In Val Pusteria l’acqua scorre da millenni

Noi la trasformiamo in energia pulita

 

 

 

Una rete idrica estesa

La centrale idroelettrica di Brunico, in Val Pusteria, utilizza l’acqua del bacino artificiale di Valdaora, nel quale confluiscono le acque della Rienza e dei suoi affluenti Anterselva, Bruns, Furcia e Vila. L’impianto tocca i comuni pusteresi di Monguelfo, Valdaora, Rasun Anterselva, Perca e Brunico.

Il bacino imbrifero della centrale ha una superficie totale di 588 km², pari a 82.353 campi da calcio. L’opera di sbarramento principale sul fiume Rienza permette di prelevare l’acqua che servirà poi per far funzionare le turbine poste a valle.

 

La particolare forma permette alla diga di risultare elastica sotto la pressione dell’acqua e del ghiaccio in inverno scaricando tutto il peso sulle rocce laterali.

Dati tecnici

Bacino imbrifero

588 km2

Altezza diga

51 m

Salto

200,75 m

Potenza installata

42 MW (due gruppi macchina)

Produzione annua media

151 GWh

Numero di turbine

2

Tipo di turbina

Francis ad asse verticale

 

 

 

 

Dal progetto al cantiere

L’impianto idroelettrico di Brunico fu costruito in soli 24 mesi, tra il 1957 ed il 1959, dalla "Società Idroelettrica Atesina" della Montecatini. La centrale in caverna entrò in servizio, senza il serbatoio di Valdaora, nel giugno del 1958, dopo un solo anno di lavori. Una volta ultimata la diga, l’anno successivo entrò in esercizio anche l’invaso artificiale. L’impianto presentava, all’epoca, alcune caratteristiche decisamente innovative, la principale delle quali era la tubazione in cemento armato precompresso con cui sono costruite parte della galleria d’adduzione e la condotta forzata.

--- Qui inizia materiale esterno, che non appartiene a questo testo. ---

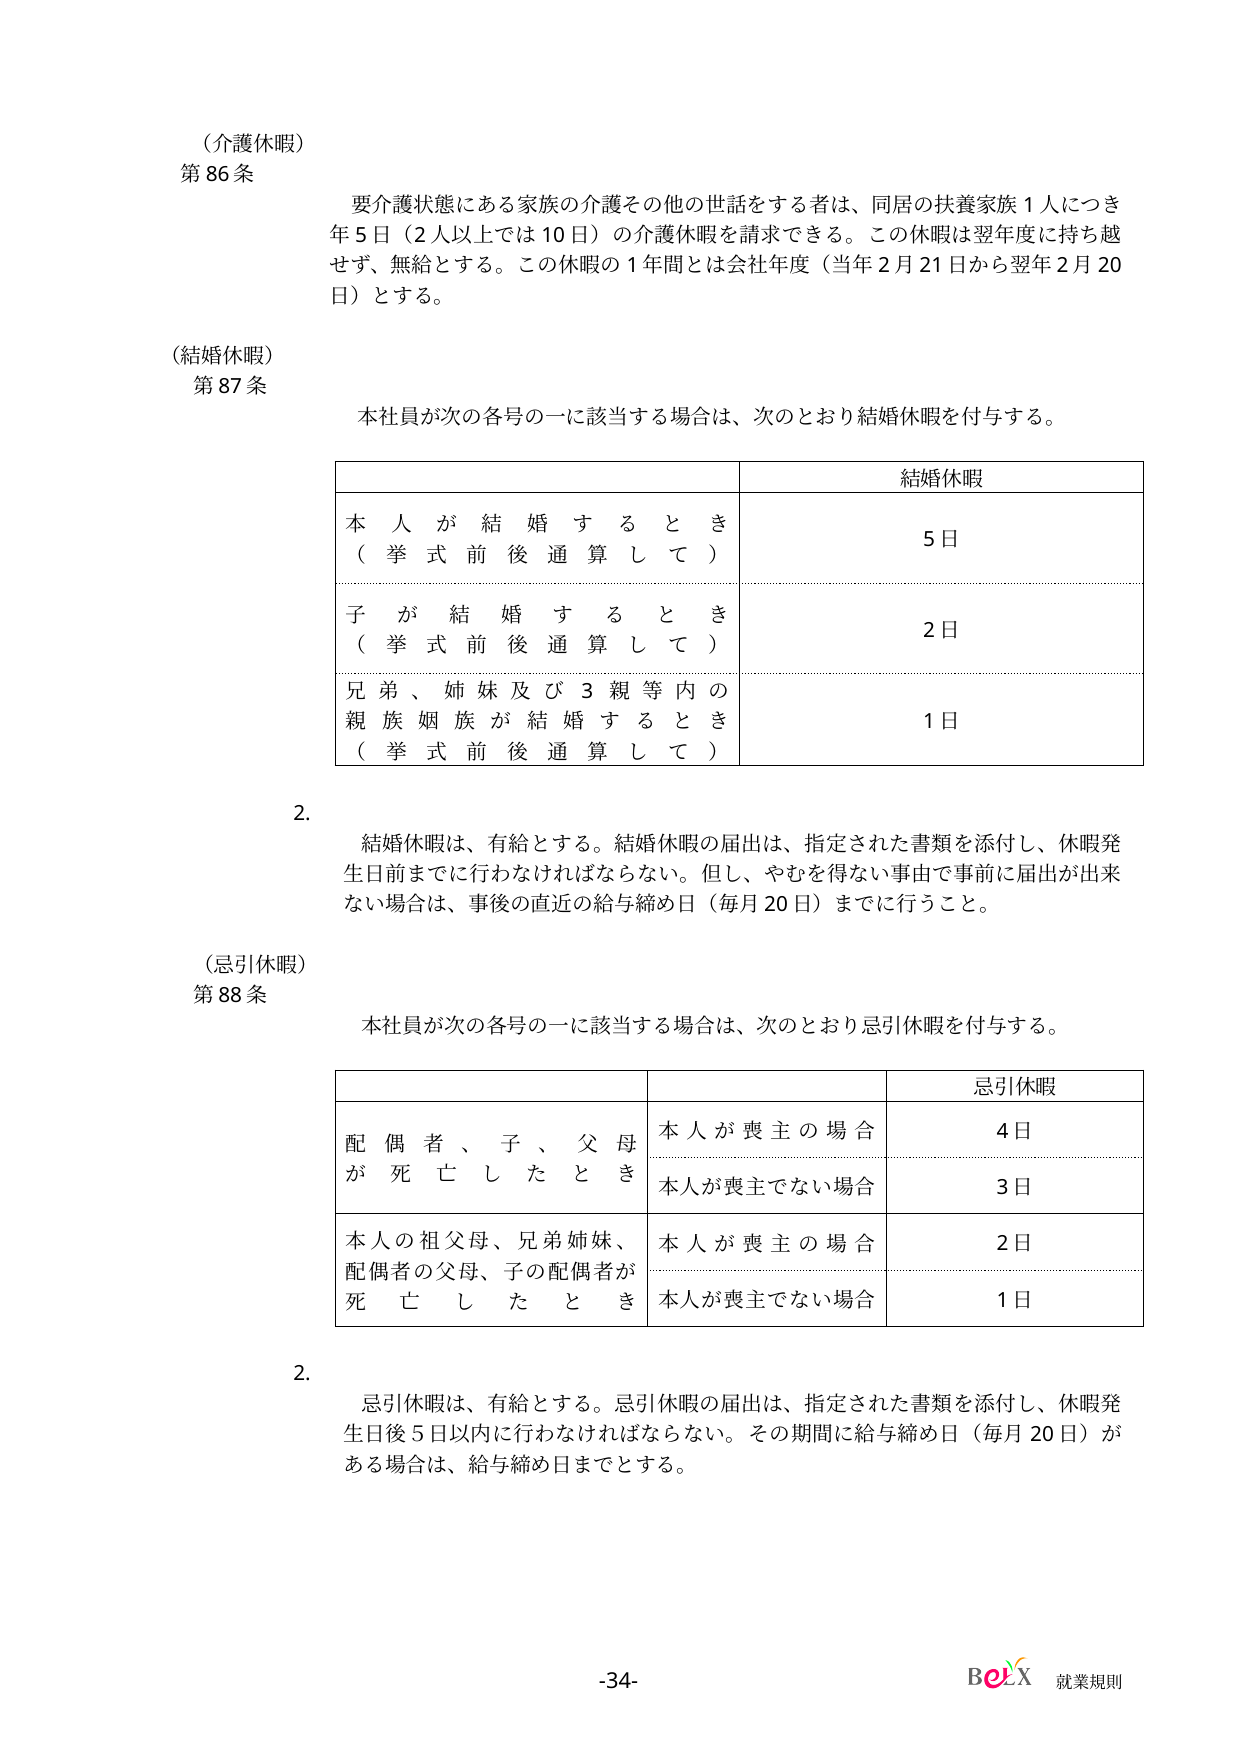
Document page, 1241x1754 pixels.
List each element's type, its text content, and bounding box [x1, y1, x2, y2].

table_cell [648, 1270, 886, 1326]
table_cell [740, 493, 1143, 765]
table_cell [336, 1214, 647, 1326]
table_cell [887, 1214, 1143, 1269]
text 2. [206, 1357, 1122, 1387]
text 2. [206, 797, 1122, 827]
text 忌引休暇は、有給とする。忌引休暇の届出は、指定された書類を添付し、休暇発生日後５日以内に行わなければならない。その期間に給与締め日（毎月20日）がある場合は、給与締め日までとする。 [343, 1387, 1122, 1478]
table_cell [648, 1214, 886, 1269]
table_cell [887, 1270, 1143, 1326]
text （結婚休暇） [118, 339, 1122, 370]
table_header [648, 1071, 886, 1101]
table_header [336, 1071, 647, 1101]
text 要介護状態にある家族の介護その他の世話をする者は、同居の扶養家族1人につき年5日（2人以上では10日）の介護休暇を請求できる。この休暇は翌年度に持ち越せず、無給とする。この休暇の1年間とは会社年度（当年2月21日から翌年2月20日）とする。 [184, 188, 1122, 309]
text （忌引休暇） [193, 948, 1122, 978]
text 本社員が次の各号の一に該当する場合は、次のとおり忌引休暇を付与する。 [343, 1009, 1122, 1039]
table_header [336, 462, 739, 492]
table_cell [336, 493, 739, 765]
text 第87条 [193, 370, 1122, 400]
text 結婚休暇は、有給とする。結婚休暇の届出は、指定された書類を添付し、休暇発生日前までに行わなければならない。但し、やむを得ない事由で事前に届出が出来ない場合は、事後の直近の給与締め日（毎月20日）までに行うこと。 [343, 827, 1122, 918]
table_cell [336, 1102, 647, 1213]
text （介護休暇） [118, 127, 1122, 158]
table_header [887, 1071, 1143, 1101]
text 本社員が次の各号の一に該当する場合は、次のとおり結婚休暇を付与する。 [343, 400, 1122, 430]
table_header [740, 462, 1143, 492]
picture [966, 1656, 1034, 1689]
text 第88条 [193, 978, 1122, 1009]
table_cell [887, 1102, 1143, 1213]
text 第86条 [118, 158, 1122, 188]
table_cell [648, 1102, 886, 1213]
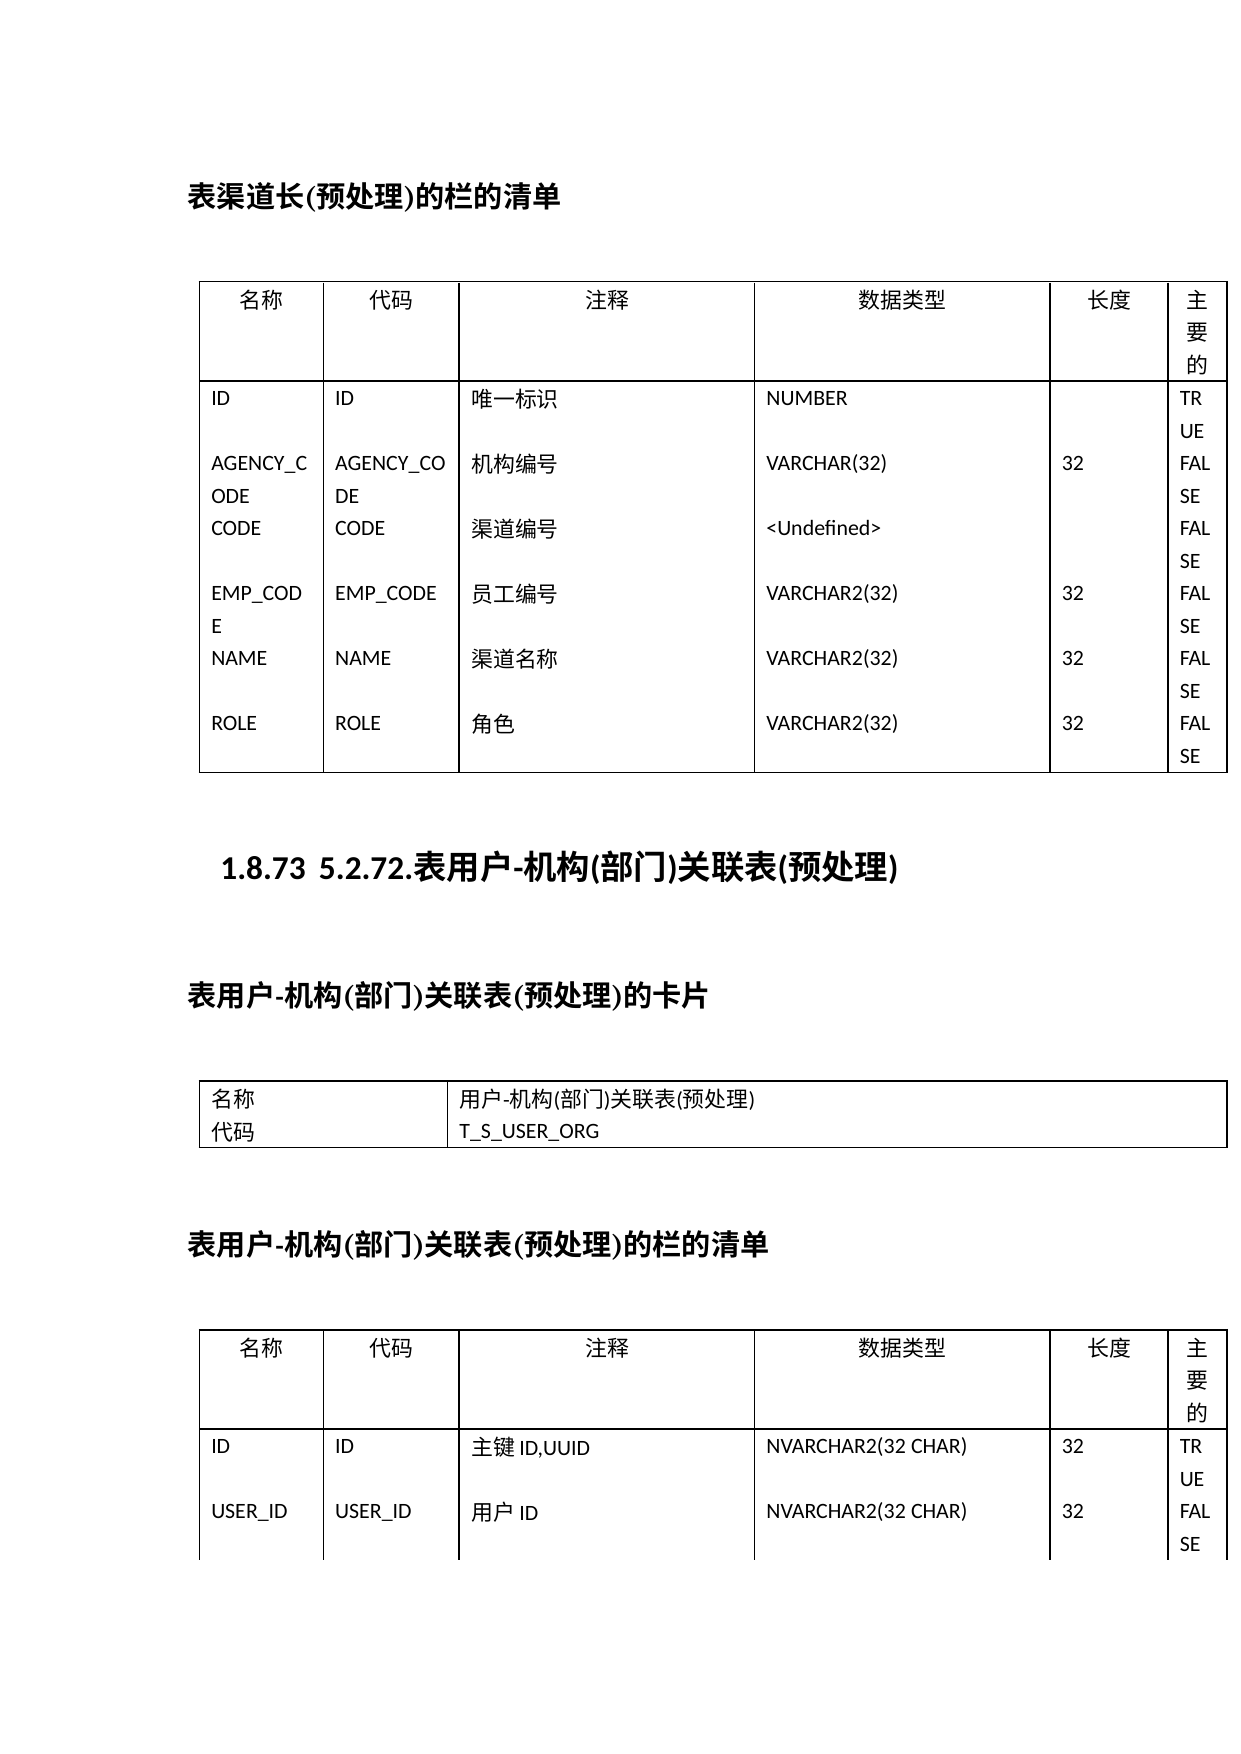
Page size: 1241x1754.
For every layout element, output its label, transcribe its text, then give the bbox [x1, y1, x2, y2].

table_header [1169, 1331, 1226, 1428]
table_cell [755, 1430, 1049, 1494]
subtitle 5.2.72.表用户-机构(部门)关联表(预处理) [306, 833, 1053, 898]
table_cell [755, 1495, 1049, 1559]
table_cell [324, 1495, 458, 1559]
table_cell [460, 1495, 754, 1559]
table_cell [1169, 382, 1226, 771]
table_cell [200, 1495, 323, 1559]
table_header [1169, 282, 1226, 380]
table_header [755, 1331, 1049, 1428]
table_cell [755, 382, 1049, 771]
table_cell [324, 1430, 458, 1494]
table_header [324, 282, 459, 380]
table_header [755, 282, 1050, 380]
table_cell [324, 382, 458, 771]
subtitle 表用户-机构(部门)关联表(预处理)的卡片 [187, 961, 1053, 1026]
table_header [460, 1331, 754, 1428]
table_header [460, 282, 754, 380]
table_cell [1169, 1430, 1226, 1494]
subtitle 表渠道长(预处理)的栏的清单 [187, 162, 1053, 227]
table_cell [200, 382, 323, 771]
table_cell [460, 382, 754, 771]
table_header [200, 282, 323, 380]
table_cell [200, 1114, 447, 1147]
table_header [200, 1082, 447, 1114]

Nel 2008, grazie ad un accordo con Edison, la maggioranza delle quote della centrale idroelettrica di Brunico-Valdaora, insieme alle altre sei centrali altoatesine ex-Edison tornarono in mano altoatesina. In seguito alla fusione tra SEL e aew nel 2016, la totalità delle quote è stata rilevata da Alperia Greenpower, società affiliata di Alperia.

 

L’esercizio di una centrale idroelettrica è legato agli equilibri delle acque dei torrenti, fiumi o laghi utilizzati, e proprio per questo è fondamentale tutelarne la naturalità rispettando flora e fauna in essi viventi.